Ensuring that all children in Nebraska grow up to be happy and healthy adults requires a framework that extends beyond the traditional. When thinking about the course of a child’s life, it is important to consider the long-term impacts of different experiences on outcomes in adulthood. New data released last month from the National Survey of Children’s Health (NSCH) sheds some light on this topic.
The report focuses on adverse childhood experiences (ACEs), which are potentially traumatic events with lasting consequences on physical, mental, and behavioral health. Data collected from a national survey of parents highlights the prevalence of ACEs among American children, and offers broad direction for the most pressing issues of childhood today.
In Nebraska, like in 46 other states, economic hardship was the most common ACE, with 22 percent of respondents reporting that family income was insufficient for basic needs since the birth of their child. In line with national trends, divorce and alcohol abuse were also common for Nebraska respondents. An area that our state stuck out in, unfortunately, was in parental incarceration; with a 9 percent prevalence rate, we had one of the highest rates in the nation for children who lived with at least one parent who served time in jail or prison.
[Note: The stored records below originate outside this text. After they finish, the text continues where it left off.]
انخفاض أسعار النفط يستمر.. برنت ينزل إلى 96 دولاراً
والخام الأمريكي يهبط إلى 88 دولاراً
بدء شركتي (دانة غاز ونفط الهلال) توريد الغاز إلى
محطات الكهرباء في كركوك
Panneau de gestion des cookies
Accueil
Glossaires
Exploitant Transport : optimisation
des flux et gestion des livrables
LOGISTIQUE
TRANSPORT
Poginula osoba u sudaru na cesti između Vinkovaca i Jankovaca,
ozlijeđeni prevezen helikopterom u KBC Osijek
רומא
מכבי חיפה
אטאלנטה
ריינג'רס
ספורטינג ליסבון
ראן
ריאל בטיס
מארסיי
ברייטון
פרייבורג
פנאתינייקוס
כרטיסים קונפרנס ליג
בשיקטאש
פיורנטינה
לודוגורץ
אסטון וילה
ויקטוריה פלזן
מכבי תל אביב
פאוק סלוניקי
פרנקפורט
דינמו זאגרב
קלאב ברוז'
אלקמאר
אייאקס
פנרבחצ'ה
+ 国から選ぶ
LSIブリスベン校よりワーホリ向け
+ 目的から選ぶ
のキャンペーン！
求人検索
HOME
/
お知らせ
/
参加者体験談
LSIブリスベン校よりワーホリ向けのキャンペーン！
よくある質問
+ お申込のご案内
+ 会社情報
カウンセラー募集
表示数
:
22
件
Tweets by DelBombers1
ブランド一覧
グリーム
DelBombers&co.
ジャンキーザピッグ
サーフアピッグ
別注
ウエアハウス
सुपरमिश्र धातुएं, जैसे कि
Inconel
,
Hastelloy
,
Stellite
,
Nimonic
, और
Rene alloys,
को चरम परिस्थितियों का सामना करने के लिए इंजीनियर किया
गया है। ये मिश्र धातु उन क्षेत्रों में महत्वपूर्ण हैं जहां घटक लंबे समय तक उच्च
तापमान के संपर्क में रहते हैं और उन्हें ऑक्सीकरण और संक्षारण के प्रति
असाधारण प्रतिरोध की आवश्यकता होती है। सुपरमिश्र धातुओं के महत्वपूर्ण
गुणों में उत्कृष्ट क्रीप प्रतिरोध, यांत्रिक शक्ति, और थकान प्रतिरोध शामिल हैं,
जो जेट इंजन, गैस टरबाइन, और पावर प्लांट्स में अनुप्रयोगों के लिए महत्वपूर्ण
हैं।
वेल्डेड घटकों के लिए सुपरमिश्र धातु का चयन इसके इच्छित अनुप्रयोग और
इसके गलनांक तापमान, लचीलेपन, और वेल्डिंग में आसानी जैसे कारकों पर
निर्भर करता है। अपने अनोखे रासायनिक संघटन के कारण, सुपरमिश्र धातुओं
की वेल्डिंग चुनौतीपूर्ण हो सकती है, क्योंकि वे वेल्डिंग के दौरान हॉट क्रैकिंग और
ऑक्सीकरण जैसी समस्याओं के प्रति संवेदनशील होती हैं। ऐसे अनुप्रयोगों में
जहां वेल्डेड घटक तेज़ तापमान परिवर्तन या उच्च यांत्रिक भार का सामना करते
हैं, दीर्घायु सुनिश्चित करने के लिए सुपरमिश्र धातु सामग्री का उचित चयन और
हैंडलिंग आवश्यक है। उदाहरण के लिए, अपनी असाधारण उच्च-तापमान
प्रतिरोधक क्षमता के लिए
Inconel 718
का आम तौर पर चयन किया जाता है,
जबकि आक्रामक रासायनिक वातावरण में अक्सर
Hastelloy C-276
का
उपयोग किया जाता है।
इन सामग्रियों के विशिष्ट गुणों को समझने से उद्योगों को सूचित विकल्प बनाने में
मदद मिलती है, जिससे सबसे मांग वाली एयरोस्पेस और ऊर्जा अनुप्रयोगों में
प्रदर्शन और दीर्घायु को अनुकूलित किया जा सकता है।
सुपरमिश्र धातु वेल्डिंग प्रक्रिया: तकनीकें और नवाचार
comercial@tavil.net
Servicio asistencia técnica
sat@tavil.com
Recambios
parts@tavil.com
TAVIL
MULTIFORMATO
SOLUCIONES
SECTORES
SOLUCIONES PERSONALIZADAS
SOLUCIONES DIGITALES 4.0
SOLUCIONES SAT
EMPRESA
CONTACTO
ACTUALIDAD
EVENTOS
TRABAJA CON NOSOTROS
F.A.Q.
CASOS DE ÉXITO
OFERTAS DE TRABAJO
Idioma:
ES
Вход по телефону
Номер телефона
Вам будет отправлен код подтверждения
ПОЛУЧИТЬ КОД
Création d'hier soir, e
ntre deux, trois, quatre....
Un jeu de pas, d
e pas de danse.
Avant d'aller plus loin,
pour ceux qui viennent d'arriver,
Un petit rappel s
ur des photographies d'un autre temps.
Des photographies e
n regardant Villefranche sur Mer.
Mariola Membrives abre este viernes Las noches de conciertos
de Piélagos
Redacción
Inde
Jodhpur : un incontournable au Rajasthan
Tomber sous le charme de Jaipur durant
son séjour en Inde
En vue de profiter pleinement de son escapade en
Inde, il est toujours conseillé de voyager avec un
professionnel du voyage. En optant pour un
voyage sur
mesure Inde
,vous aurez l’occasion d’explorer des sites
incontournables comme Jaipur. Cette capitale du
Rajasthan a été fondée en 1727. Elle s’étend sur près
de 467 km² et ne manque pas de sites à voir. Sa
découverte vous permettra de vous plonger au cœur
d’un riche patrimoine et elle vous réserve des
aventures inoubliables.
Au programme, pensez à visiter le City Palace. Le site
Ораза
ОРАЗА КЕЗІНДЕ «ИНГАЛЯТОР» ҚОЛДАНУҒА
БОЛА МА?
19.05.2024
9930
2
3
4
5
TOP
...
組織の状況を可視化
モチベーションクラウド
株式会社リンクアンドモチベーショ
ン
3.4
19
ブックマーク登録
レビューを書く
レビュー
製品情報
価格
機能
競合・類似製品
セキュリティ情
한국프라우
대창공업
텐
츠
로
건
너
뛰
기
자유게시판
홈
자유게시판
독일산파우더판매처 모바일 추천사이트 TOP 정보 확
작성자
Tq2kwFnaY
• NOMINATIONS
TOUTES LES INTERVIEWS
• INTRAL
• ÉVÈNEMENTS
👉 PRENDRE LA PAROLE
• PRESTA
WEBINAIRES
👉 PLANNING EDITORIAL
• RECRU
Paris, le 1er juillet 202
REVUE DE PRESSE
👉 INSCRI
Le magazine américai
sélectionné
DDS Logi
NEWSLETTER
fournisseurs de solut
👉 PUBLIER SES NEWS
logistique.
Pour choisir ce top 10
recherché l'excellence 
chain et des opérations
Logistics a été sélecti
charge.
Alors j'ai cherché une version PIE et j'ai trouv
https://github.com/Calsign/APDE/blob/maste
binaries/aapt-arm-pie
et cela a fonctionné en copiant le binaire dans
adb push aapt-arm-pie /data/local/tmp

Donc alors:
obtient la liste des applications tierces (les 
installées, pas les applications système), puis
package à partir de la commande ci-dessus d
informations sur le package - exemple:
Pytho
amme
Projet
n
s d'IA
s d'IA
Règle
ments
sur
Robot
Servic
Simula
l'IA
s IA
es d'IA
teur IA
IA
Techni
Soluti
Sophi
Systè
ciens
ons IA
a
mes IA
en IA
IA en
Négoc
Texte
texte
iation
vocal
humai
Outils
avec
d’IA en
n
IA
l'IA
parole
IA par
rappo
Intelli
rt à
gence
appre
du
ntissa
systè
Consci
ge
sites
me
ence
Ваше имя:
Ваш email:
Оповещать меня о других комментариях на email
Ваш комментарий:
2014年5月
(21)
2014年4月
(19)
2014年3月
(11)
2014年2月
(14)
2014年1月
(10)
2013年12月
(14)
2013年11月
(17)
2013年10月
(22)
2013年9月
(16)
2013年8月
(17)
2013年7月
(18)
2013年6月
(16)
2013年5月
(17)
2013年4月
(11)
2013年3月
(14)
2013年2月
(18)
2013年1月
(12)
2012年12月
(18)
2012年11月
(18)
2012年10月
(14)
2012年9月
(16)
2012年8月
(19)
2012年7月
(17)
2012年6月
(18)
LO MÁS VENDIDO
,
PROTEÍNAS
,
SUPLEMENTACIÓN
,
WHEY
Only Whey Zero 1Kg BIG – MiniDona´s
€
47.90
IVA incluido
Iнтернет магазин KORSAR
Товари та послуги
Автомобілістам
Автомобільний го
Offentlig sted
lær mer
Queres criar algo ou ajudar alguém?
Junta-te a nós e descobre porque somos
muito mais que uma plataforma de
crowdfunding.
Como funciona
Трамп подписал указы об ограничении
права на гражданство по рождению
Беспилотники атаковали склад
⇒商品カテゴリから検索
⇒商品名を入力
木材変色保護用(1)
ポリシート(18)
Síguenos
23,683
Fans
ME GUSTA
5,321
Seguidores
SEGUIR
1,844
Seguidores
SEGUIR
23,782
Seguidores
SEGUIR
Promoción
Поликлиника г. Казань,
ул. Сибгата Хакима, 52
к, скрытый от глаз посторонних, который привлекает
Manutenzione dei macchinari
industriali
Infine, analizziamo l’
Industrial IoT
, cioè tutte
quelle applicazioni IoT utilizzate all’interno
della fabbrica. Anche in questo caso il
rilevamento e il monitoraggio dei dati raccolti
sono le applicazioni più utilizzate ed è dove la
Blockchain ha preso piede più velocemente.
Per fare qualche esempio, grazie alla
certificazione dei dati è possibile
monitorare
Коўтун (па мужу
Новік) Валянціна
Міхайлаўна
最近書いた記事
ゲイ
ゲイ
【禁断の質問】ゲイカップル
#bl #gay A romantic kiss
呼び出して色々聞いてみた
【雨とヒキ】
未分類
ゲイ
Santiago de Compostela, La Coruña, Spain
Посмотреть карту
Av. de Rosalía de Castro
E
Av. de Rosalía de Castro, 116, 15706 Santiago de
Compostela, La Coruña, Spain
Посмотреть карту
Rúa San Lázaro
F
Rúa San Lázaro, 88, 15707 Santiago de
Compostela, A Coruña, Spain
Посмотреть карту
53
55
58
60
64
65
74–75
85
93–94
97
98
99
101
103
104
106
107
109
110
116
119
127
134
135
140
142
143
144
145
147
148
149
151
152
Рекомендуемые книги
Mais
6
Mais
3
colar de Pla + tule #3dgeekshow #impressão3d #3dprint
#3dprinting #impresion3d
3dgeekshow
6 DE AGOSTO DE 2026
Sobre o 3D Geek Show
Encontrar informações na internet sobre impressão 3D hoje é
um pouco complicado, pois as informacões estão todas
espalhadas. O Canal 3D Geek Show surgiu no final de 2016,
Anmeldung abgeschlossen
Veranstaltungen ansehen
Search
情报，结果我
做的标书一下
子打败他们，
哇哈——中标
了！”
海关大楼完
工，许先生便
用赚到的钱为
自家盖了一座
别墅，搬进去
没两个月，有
The research on the impacts of ACEs is troubling: consequences range from social, emotional, and cognitive impairment to disease, and even early death. With the knowledge that approximately 44 percent of children in Nebraska have experienced at least one ACE, we can lend greater energy to known solutions that both prevent the occurrence of traumatic experiences and ease their effects. The solutions are far and wide, such as addressing economic hardship through policies that promote self-sufficiency and stability, or supporting new parents with intensive home visits. A perspective in understanding the needs of individual children is the key to building future generations of happy and productive Nebraskans.